*INSTRUCTIONS FOR THE TASK*
Search the entries below for "reveals". Report each line where it occurs.

---- SUPPLIED DATA

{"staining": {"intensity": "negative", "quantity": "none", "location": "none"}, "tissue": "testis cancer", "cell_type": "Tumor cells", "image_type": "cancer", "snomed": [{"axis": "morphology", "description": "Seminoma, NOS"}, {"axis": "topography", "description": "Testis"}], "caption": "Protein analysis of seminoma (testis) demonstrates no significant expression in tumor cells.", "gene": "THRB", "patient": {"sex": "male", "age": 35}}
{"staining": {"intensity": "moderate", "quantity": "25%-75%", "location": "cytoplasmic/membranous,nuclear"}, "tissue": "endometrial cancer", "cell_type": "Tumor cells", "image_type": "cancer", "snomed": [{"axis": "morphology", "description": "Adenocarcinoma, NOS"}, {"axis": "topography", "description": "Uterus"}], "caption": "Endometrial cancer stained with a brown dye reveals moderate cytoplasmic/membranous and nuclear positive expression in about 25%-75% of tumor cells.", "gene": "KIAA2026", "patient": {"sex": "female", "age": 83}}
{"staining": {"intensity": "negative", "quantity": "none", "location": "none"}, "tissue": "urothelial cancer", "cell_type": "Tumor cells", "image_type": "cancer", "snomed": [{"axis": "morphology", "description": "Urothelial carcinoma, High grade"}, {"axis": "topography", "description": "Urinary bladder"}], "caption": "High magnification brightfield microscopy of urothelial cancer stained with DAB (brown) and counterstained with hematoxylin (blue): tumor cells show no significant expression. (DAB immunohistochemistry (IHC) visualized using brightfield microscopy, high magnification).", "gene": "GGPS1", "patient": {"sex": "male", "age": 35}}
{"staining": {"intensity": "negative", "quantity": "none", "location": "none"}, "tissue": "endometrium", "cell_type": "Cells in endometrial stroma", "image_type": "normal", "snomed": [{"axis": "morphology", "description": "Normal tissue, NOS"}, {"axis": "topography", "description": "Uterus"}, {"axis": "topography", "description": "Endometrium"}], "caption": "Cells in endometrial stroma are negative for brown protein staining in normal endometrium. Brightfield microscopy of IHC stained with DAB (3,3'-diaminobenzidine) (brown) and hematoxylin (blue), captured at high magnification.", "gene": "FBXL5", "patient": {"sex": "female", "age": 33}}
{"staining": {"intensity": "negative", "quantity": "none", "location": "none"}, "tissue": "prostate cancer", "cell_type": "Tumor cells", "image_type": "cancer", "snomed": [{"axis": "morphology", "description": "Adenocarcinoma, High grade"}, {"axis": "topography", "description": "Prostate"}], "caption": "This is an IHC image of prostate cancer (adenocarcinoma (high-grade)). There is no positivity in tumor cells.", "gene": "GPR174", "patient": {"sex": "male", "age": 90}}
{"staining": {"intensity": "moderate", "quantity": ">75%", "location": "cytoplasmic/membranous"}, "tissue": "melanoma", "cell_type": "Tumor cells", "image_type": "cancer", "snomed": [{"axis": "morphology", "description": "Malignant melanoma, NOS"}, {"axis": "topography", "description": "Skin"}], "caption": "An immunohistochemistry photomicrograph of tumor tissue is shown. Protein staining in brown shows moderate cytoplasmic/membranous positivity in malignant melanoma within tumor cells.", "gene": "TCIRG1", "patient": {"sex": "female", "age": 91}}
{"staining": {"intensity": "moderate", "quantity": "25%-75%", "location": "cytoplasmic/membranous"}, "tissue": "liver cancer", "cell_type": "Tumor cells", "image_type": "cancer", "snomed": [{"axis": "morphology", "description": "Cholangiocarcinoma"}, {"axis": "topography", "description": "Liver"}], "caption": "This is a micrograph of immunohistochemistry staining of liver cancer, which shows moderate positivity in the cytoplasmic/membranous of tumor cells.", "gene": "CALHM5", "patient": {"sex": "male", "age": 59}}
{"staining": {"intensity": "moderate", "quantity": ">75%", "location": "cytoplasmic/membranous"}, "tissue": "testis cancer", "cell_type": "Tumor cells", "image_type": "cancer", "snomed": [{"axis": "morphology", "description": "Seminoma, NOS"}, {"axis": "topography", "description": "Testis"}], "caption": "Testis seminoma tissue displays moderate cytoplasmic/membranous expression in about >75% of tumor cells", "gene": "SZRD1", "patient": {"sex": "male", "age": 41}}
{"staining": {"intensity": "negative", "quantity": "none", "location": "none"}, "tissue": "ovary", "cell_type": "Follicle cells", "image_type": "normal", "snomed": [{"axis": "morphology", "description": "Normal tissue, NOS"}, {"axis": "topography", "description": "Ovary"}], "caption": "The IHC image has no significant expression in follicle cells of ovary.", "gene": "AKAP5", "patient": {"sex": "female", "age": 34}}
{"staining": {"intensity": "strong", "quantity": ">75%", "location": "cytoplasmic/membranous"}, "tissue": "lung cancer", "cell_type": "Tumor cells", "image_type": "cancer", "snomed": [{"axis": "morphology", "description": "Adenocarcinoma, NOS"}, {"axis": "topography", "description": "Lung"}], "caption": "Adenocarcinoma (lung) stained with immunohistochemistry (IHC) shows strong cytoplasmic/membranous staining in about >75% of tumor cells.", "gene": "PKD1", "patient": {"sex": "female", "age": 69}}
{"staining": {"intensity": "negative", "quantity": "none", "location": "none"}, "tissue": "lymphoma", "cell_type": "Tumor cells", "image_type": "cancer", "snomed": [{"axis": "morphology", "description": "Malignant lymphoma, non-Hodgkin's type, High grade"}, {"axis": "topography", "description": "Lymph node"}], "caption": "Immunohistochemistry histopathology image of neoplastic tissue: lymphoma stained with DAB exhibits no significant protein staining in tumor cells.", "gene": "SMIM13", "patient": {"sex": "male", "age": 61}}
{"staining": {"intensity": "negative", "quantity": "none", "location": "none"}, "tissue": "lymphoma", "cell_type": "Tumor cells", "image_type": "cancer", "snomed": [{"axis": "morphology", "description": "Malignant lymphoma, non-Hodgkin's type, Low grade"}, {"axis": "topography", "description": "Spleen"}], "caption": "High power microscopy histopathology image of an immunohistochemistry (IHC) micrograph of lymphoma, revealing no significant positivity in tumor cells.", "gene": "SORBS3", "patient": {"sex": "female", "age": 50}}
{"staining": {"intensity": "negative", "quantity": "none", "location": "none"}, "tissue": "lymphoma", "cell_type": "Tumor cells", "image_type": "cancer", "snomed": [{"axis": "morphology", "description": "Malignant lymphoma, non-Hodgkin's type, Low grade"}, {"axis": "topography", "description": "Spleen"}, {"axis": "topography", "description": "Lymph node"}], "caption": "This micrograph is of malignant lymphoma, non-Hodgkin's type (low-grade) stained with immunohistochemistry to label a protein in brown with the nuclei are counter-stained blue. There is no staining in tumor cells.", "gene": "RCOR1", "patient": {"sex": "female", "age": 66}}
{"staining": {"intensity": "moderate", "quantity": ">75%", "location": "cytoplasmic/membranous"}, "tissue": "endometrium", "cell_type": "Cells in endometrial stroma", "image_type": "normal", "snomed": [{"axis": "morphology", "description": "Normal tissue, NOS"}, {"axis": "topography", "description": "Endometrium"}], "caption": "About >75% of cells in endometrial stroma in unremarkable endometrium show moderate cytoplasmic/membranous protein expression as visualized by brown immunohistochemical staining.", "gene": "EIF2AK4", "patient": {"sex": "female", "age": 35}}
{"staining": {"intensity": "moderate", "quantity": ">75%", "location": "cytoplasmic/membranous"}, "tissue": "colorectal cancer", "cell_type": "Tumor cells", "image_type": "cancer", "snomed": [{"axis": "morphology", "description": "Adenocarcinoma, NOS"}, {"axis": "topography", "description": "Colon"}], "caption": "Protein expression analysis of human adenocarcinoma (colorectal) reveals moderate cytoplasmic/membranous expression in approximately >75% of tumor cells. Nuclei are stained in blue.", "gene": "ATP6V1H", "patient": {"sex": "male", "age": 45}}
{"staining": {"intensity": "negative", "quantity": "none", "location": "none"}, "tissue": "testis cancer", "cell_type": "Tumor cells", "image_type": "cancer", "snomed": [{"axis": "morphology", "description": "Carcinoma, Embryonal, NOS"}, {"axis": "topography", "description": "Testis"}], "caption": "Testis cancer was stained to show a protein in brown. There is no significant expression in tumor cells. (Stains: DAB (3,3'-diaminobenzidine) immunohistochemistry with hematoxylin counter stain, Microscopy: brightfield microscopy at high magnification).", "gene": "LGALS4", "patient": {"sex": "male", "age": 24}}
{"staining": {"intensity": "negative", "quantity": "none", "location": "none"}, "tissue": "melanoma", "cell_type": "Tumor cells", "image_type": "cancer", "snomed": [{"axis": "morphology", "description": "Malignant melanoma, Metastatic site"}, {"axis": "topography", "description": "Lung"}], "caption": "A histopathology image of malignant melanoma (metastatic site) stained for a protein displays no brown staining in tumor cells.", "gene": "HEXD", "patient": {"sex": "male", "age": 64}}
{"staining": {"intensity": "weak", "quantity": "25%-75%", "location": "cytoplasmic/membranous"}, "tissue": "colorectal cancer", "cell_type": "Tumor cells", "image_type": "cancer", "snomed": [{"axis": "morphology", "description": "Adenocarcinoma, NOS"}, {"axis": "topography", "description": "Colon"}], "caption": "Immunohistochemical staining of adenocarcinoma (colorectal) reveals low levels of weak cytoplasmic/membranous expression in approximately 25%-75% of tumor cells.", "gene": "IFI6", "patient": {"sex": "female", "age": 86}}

--------

*TASK RESULT*
{"staining": {"intensity": "moderate", "quantity": "25%-75%", "location": "cytoplasmic/membranous,nuclear"}, "tissue": "endometrial cancer", "cell_type": "Tumor cells", "image_type": "cancer", "snomed": [{"axis": "morphology", "description": "Adenocarcinoma, NOS"}, {"axis": "topography", "description": "Uterus"}], "caption": "Endometrial cancer stained with a brown dye reveals moderate cytoplasmic/membranous and nuclear positive expression in about 25%-75% of tumor cells.", "gene": "KIAA2026", "patient": {"sex": "female", "age": 83}}
{"staining": {"intensity": "moderate", "quantity": ">75%", "location": "cytoplasmic/membranous"}, "tissue": "colorectal cancer", "cell_type": "Tumor cells", "image_type": "cancer", "snomed": [{"axis": "morphology", "description": "Adenocarcinoma, NOS"}, {"axis": "topography", "description": "Colon"}], "caption": "Protein expression analysis of human adenocarcinoma (colorectal) reveals moderate cytoplasmic/membranous expression in approximately >75% of tumor cells. Nuclei are stained in blue.", "gene": "ATP6V1H", "patient": {"sex": "male", "age": 45}}
{"staining": {"intensity": "weak", "quantity": "25%-75%", "location": "cytoplasmic/membranous"}, "tissue": "colorectal cancer", "cell_type": "Tumor cells", "image_type": "cancer", "snomed": [{"axis": "morphology", "description": "Adenocarcinoma, NOS"}, {"axis": "topography", "description": "Colon"}], "caption": "Immunohistochemical staining of adenocarcinoma (colorectal) reveals low levels of weak cytoplasmic/membranous expression in approximately 25%-75% of tumor cells.", "gene": "IFI6", "patient": {"sex": "female", "age": 86}}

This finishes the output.